The smallest were Samantha's but they were still beautiful. Charlotte's were just meh.
|by Anonymous||reply 258||Last Tuesday at 11:31 PM|
Wow. Men appraising women's titties on a gay forum. What has this world come to.
|by Anonymous||reply 259||Last Tuesday at 11:35 PM|
Miranda once flashed a boob at a neighbor and turned him gay. He could have sued for emotional distress.
|by Anonymous||reply 260||Last Tuesday at 11:35 PM|
R259 if they show them, we will judge.
|by Anonymous||reply 261||Last Tuesday at 11:39 PM|
r259 Gay men love tits.
|by Anonymous||reply 262||Last Wednesday at 12:40 AM|
Samantha's tits weren't small, her areolas were just teeny tiny (which was bizarre, because her nipples were quite large).
Miranda's tits were disgusting.
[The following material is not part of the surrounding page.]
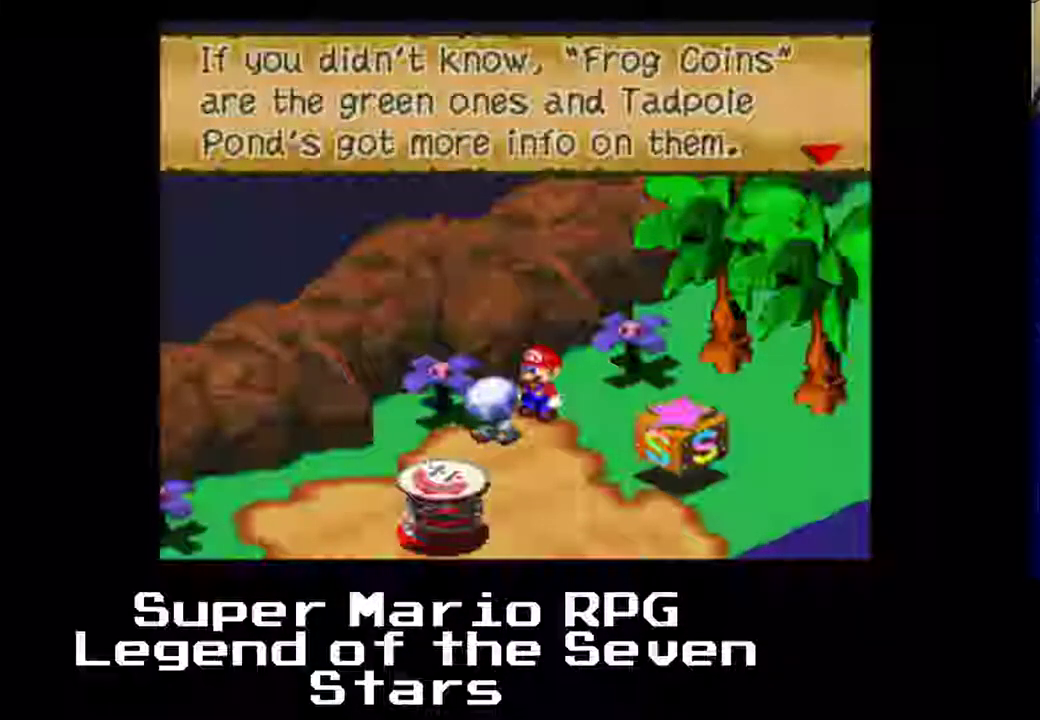
{"buttons": [], "left_stick": "center", "events": [[33, "B", "up"]]}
Charlotte had the best set of knockers amongst the gals.
|by Anonymous||reply 263||Last Wednesday at 12:42 AM|
Charlotte also had the biggest arse of the four gals - the director very cleverly shot around it but occasionally it would make an appearance.
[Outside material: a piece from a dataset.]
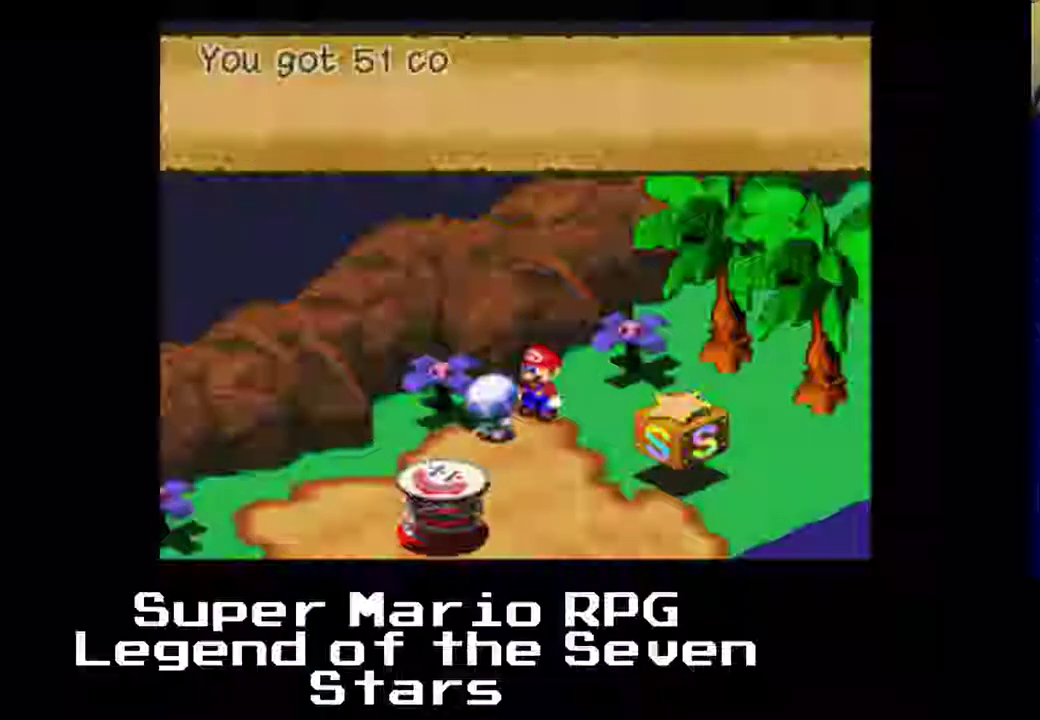
{"buttons": [], "left_stick": "center", "events": []}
No judgement! Kristin Davis is beautiful. Shit actress, though.
And then there’s that arse.
|by Anonymous||reply 264||Last Wednesday at 12:46 AM|
Big arses are "in" now. I wonder if Samantha would get arse implants if SATC took place in 2020.
|by Anonymous||reply 265||Last Wednesday at 1:08 AM|
Back in the early 2000's a straight friend said that Charlotte was the cutest on this show.
|by Anonymous||reply 266||Last Wednesday at 1:09 AM|
I always laugh at that scene where Charlotte yells at her friend for stealing her baby name and then later you see her weepily putting away her cushion with the hand-stitched named "Shayla" on it. Here in Australia, a name like "Shayla" is so not the kind of name someone like Charlotte would give to her baby, it's, to be honest, a bogan type name (read: "redneck" for Americans). You could see Kath and Kim naming a child Shayla. I always wondered if it really does sound like a fancy name to Americans.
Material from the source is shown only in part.